Shoplifting at highest volume for 13 years, say police

Police are recording more shoplifting offences than at any other time in the past 13 years, official figures have revealed.

The trend was among the factors behind a 2% rise in the number of "property crimes" logged by forces in England and Wales.

Police recorded 336,505 shoplifting offences in the year ending in March - a 3% rise compared with the previous year.

It is the highest volume since the introduction of the National Crime Recording Standard in the year ending March 2003.

There were reported increases in 28 of the 44 police force areas, according to a study published by the Office for National Statistics.

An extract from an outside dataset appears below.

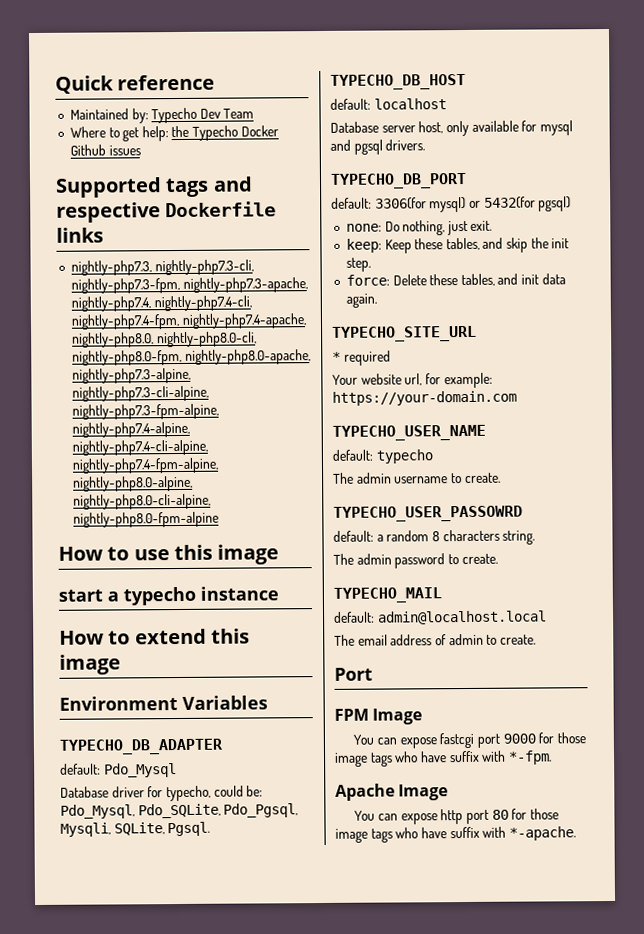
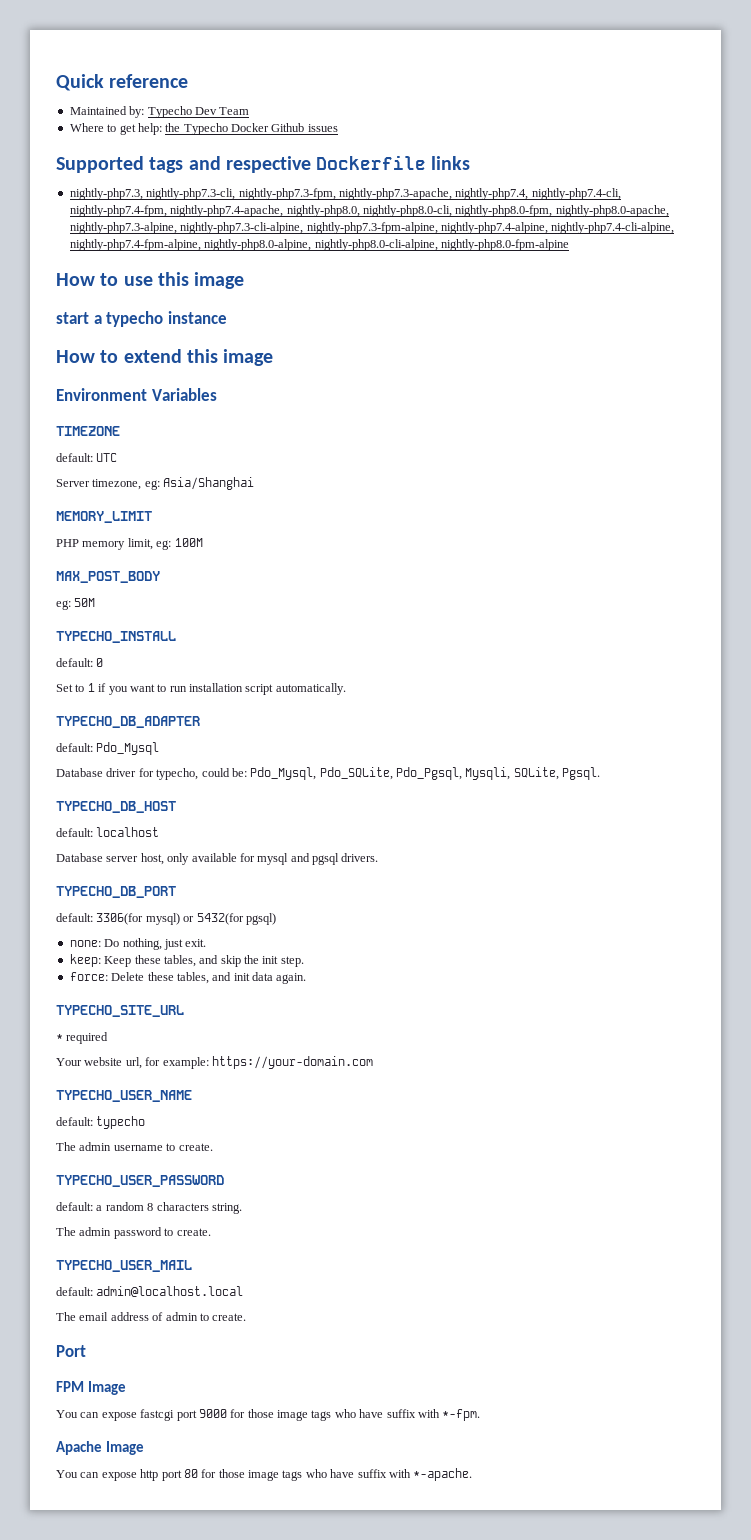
(268, 702) none -> [56,426,120,436] [56,453,118,462] [56,477,255,490] [56,511,152,523] [56,538,203,550] [56,571,160,583] [56,598,96,610] [56,631,176,643] [56,658,104,667] [56,683,346,695] // TIMEZONE // default: UTC // Server timezone, eg: Asia/Shanghai // MEMORY_LIMIT // PHP memory limit, eg: 100M // MAX_POST_BODY // eg: 50M // TYPECHO_INSTALL // default: 0 // Set to 1 if you want to run installation script automatically.
[333,505,523,522] TYPECHO_USER_PASSOWRD -> [56,1175,224,1187] TYPECHO_USER_PASSWORD
[333,587,442,603] TYPECHO_MAIL -> [56,1260,192,1272] TYPECHO_USER_MAIL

"The longer-term trend in shoplifting recorded by the police is different from that seen for other theft offences," the report said. "While most theft offences saw steady declines over much of the last decade, incidents of recorded shoplifting have shown comparatively little change over this time."

The overall rise in police recorded property crime, which accounted for just under three million offences, should be seen in the context of a long-term downward trend, statisticians said.

They cited categories of criminal damage, arson and fraud as the main drivers behind the rise, while theft from a person and vehicle offences also showed slight increases.

The majority of crime results from the illegal acquisition of property, making up about two in three of all police recorded offences and 80% of all incidents estimated by the Crime Survey for England and Wales (CSEW).

A reduction in property crime has been the main driver in falling crime numbers since the mid-1990s, the report said.

"The CSEW indicates that while there have been long-term declines across most types of property crime, the falls have been most pronounced in vehicle-related thefts (which include attempted thefts as well as actual thefts from and of vehicles), domestic burglary and criminal damage," it said.

In the survey year ending in March, estimates of CSEW property crime, excluding fraud, continued to fall with a reduction of 7% from 5.4 million to 5.1 million incidents compared with the previous year.